Collected data:
**********

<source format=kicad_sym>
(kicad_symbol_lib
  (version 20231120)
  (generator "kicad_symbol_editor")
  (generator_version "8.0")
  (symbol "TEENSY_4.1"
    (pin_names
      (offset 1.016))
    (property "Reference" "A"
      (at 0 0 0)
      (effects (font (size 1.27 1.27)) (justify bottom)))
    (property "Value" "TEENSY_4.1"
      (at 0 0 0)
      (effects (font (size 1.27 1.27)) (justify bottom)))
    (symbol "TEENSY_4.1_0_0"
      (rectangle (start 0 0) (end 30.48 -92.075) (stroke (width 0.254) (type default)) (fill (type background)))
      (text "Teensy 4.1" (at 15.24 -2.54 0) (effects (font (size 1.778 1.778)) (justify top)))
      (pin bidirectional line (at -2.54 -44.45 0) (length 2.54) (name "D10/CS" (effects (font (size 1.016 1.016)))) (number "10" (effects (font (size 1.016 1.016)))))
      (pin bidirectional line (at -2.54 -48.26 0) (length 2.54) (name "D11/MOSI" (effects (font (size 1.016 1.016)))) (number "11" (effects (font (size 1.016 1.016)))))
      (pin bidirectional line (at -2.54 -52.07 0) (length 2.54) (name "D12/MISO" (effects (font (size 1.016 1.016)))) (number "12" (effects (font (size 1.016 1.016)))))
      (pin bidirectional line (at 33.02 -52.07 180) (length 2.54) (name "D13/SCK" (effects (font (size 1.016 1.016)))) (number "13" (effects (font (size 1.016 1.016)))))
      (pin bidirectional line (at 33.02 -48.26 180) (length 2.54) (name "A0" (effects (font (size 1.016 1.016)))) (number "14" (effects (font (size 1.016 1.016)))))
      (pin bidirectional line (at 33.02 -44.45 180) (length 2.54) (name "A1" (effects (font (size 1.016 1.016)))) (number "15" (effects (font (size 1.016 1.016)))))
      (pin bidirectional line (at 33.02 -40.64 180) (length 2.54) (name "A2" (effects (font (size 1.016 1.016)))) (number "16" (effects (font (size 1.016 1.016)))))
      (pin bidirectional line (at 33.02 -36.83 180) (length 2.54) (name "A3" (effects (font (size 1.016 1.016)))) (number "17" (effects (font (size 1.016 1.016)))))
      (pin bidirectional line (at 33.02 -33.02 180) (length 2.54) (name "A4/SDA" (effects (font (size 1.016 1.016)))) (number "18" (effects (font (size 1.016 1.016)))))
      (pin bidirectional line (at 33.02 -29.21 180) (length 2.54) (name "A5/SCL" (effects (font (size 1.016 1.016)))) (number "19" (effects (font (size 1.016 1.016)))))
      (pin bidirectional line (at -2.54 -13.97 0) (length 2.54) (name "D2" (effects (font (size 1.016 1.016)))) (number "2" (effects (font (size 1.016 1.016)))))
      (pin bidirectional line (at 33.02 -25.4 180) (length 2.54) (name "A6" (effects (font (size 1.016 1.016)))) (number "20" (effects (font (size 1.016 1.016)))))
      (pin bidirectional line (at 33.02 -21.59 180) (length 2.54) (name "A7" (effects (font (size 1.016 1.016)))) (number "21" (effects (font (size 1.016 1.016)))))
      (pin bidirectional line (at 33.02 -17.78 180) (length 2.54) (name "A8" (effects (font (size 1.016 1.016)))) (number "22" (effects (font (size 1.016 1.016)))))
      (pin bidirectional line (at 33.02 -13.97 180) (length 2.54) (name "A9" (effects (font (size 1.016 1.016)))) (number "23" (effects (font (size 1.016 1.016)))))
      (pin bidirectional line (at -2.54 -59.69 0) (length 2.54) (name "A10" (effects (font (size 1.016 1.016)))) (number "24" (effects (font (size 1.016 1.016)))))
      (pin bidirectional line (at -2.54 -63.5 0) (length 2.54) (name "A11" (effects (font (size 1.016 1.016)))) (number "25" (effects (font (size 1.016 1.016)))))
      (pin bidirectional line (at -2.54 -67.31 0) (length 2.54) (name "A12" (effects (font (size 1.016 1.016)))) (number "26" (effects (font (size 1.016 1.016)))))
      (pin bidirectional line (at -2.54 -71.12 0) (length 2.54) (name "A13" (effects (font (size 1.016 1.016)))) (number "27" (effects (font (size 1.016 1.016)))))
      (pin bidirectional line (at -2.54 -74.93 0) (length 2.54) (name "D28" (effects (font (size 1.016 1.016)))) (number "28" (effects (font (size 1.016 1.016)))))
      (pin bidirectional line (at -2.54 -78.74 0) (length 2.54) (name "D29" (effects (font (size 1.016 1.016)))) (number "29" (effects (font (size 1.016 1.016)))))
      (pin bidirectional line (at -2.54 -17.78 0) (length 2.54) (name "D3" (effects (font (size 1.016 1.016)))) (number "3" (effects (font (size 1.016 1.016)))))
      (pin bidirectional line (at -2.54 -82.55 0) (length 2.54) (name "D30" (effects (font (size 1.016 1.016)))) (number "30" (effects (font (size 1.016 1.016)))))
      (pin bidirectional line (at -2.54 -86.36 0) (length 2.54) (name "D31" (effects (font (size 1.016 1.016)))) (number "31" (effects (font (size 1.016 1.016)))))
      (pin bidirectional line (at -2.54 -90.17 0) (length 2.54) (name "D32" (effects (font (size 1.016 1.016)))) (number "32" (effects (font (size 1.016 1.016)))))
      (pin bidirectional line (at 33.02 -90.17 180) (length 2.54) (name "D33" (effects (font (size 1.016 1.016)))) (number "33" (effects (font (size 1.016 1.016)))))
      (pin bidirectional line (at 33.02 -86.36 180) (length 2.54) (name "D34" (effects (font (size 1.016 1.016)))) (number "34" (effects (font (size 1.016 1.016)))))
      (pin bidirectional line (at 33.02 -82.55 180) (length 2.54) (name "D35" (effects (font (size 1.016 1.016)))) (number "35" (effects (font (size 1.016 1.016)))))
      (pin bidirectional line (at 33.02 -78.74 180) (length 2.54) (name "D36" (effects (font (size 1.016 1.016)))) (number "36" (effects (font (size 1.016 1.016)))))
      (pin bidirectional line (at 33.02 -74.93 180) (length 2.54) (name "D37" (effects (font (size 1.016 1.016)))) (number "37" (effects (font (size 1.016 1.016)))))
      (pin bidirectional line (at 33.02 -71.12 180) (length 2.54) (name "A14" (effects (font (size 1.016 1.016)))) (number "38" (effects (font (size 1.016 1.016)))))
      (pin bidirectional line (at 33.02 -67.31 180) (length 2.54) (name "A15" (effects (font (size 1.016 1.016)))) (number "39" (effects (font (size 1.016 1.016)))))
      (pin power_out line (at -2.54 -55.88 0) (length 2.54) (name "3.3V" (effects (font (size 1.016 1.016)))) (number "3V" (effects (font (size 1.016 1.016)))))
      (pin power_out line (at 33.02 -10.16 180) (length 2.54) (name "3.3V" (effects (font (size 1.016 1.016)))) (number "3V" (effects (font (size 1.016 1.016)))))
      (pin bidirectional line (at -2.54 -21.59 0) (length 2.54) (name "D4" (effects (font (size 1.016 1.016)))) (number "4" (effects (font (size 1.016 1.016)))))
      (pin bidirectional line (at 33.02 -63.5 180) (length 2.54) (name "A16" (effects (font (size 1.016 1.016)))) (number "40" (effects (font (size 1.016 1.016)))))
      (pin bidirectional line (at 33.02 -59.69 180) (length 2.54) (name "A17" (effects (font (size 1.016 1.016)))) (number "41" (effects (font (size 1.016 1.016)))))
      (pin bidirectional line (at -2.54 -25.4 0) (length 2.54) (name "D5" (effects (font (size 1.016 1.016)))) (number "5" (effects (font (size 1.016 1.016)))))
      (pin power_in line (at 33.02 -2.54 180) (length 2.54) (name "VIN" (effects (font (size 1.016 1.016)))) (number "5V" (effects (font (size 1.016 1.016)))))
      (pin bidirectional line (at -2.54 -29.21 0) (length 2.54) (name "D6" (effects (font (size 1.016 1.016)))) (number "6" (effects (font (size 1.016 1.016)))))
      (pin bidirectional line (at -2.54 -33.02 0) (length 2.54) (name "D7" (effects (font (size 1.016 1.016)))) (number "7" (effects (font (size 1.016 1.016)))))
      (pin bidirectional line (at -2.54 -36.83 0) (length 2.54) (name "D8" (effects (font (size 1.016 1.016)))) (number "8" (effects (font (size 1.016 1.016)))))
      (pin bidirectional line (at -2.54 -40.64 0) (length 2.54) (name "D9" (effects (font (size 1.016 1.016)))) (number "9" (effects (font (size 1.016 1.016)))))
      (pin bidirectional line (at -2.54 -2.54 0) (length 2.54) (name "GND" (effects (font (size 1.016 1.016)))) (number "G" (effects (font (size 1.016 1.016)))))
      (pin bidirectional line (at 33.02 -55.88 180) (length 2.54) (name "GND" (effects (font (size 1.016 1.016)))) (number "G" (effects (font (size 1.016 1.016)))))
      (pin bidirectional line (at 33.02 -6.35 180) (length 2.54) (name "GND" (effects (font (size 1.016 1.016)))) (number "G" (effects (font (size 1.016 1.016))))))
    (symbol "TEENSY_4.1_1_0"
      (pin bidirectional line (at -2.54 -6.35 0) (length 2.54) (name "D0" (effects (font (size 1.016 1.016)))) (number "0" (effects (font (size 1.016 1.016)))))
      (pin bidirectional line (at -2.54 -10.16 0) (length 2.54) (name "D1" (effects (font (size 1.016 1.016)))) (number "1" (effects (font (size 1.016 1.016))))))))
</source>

**********

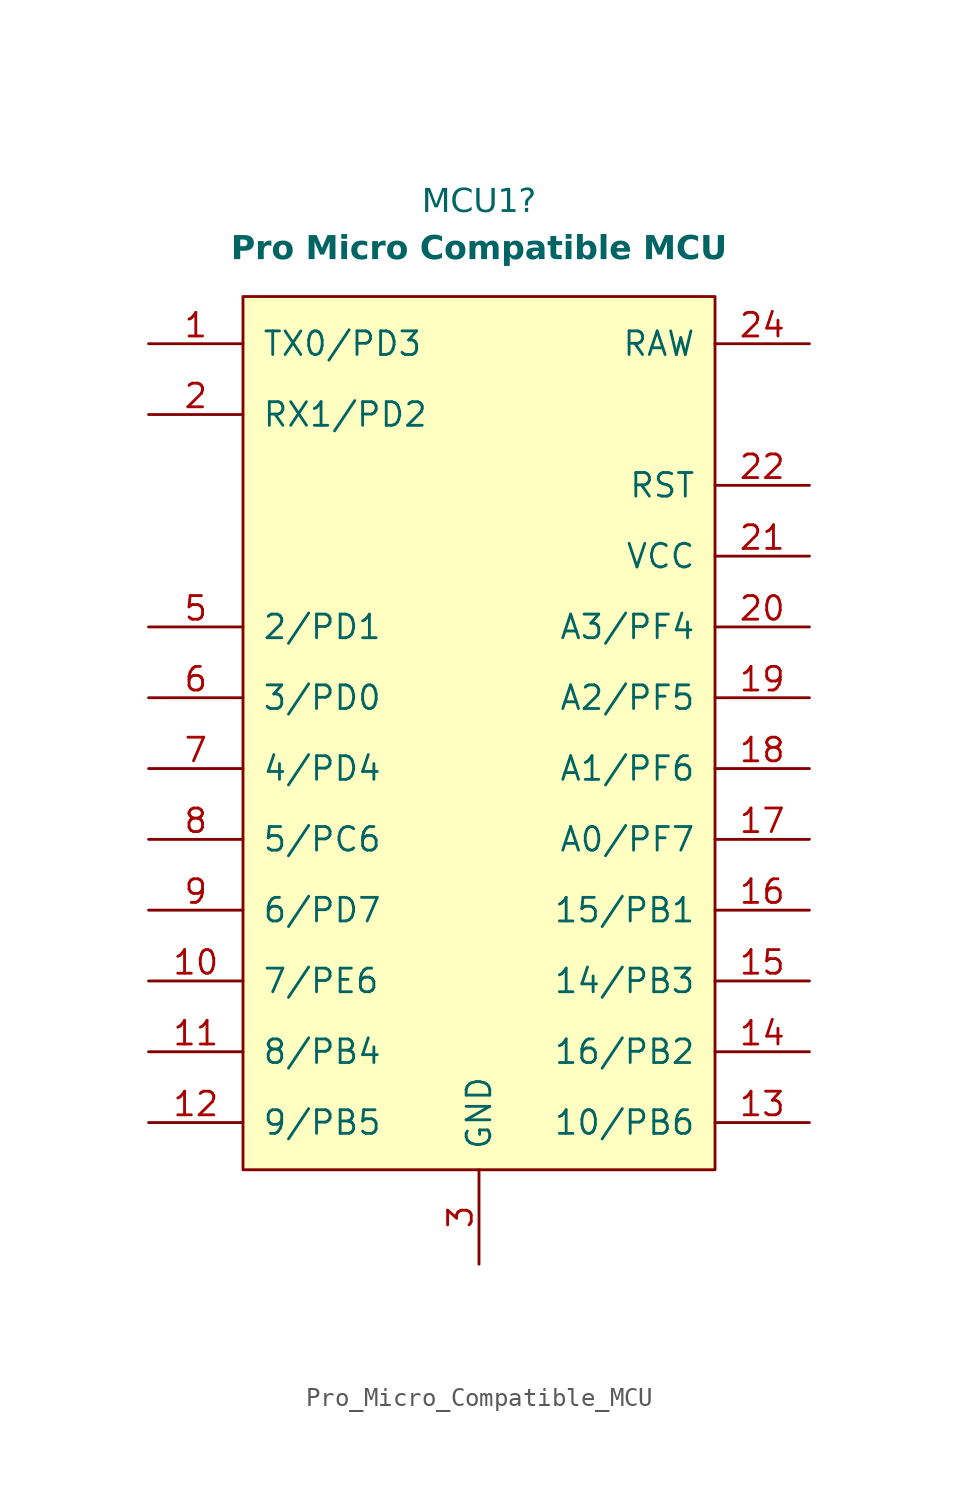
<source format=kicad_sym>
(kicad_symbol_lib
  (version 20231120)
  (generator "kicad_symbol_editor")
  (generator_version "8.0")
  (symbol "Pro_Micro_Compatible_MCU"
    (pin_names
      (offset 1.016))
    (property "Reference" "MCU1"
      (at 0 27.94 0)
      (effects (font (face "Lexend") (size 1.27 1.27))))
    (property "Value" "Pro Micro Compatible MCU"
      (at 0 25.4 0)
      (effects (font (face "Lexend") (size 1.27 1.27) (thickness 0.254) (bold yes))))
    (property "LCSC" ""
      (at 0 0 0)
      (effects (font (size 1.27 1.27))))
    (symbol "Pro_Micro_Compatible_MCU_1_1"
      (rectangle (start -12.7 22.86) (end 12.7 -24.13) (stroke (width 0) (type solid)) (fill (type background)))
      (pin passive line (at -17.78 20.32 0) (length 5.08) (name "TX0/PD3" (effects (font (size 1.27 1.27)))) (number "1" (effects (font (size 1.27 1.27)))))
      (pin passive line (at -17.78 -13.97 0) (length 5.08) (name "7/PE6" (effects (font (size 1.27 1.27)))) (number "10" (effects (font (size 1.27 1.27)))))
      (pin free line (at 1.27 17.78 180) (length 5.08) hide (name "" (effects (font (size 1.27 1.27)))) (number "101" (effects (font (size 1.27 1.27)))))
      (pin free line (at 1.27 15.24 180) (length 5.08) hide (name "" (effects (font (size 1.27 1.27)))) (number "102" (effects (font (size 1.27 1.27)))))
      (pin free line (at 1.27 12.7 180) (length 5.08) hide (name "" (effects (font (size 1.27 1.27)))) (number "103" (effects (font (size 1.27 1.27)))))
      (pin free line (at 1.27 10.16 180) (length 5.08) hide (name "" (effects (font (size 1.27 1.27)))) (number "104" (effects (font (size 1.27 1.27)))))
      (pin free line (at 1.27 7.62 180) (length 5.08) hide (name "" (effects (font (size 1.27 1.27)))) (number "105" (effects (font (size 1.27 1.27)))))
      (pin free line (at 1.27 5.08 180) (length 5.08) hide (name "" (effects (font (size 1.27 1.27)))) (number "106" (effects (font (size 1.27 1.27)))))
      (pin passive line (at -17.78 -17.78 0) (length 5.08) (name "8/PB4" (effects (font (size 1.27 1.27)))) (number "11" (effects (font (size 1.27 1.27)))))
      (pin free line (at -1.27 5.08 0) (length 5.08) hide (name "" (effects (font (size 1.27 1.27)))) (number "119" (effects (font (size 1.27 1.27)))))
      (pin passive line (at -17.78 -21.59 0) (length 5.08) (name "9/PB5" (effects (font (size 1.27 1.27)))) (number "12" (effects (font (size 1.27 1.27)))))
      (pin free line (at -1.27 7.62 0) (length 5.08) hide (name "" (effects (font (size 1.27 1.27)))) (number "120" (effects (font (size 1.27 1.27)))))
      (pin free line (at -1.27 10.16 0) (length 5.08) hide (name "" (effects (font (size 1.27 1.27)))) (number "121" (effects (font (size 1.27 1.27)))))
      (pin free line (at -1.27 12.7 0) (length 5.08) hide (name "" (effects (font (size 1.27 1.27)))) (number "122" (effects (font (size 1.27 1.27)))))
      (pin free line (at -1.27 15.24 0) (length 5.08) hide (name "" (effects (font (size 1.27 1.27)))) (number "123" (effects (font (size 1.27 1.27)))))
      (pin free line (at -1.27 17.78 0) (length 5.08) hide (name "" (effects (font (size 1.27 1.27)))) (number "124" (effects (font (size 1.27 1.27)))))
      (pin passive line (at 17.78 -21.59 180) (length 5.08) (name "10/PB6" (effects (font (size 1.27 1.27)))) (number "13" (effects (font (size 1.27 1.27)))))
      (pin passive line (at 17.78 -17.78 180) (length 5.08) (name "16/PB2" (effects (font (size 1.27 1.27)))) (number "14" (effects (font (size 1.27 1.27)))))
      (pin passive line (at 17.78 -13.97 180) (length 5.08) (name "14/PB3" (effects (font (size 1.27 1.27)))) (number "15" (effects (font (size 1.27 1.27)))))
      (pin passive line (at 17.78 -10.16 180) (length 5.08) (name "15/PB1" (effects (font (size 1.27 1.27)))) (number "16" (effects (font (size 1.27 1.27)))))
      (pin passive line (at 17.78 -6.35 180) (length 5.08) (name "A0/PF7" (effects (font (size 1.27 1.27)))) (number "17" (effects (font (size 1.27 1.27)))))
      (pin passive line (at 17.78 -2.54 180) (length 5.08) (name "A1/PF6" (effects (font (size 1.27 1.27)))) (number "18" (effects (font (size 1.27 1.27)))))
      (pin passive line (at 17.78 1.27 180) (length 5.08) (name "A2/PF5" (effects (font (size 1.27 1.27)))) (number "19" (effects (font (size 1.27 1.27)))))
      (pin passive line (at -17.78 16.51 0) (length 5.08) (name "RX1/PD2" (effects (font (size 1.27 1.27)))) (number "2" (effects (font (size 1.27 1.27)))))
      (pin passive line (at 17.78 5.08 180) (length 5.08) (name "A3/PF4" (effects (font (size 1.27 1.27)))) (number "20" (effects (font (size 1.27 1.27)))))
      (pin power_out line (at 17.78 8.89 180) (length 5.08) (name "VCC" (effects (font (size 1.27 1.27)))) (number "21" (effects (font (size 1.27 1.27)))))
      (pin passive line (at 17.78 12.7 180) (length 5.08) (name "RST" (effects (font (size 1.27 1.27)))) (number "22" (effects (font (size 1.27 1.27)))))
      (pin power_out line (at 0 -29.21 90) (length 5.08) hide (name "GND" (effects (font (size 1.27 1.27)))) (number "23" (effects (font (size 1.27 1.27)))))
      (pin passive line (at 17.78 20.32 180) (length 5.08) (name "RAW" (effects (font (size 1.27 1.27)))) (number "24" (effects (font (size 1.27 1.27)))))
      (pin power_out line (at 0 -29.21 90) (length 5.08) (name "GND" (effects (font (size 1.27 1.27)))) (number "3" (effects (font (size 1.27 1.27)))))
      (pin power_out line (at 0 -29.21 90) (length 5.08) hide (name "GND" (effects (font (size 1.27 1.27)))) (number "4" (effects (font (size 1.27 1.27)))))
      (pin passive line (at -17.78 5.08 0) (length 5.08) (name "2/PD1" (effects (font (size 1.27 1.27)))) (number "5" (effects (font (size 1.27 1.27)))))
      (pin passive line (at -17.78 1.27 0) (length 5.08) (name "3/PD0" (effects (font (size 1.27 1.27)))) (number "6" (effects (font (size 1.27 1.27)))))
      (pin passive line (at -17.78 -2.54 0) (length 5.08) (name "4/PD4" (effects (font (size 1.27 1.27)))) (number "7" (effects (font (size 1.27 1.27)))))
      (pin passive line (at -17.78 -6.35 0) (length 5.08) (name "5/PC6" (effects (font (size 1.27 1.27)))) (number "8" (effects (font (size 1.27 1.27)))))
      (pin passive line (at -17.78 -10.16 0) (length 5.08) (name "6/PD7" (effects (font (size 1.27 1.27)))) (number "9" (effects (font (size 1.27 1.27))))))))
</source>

**********

Work to complete:
Once the line with "(pin free line (at 1.27 15.24" is found in the records above, print exactly that line and every line after it through the line with "(pin free line (at 1.27 12.7".

Solved exercise:
      (pin free line (at 1.27 15.24 180) (length 5.08) hide (name "" (effects (font (size 1.27 1.27)))) (number "102" (effects (font (size 1.27 1.27)))))
      (pin free line (at 1.27 12.7 180) (length 5.08) hide (name "" (effects (font (size 1.27 1.27)))) (number "103" (effects (font (size 1.27 1.27)))))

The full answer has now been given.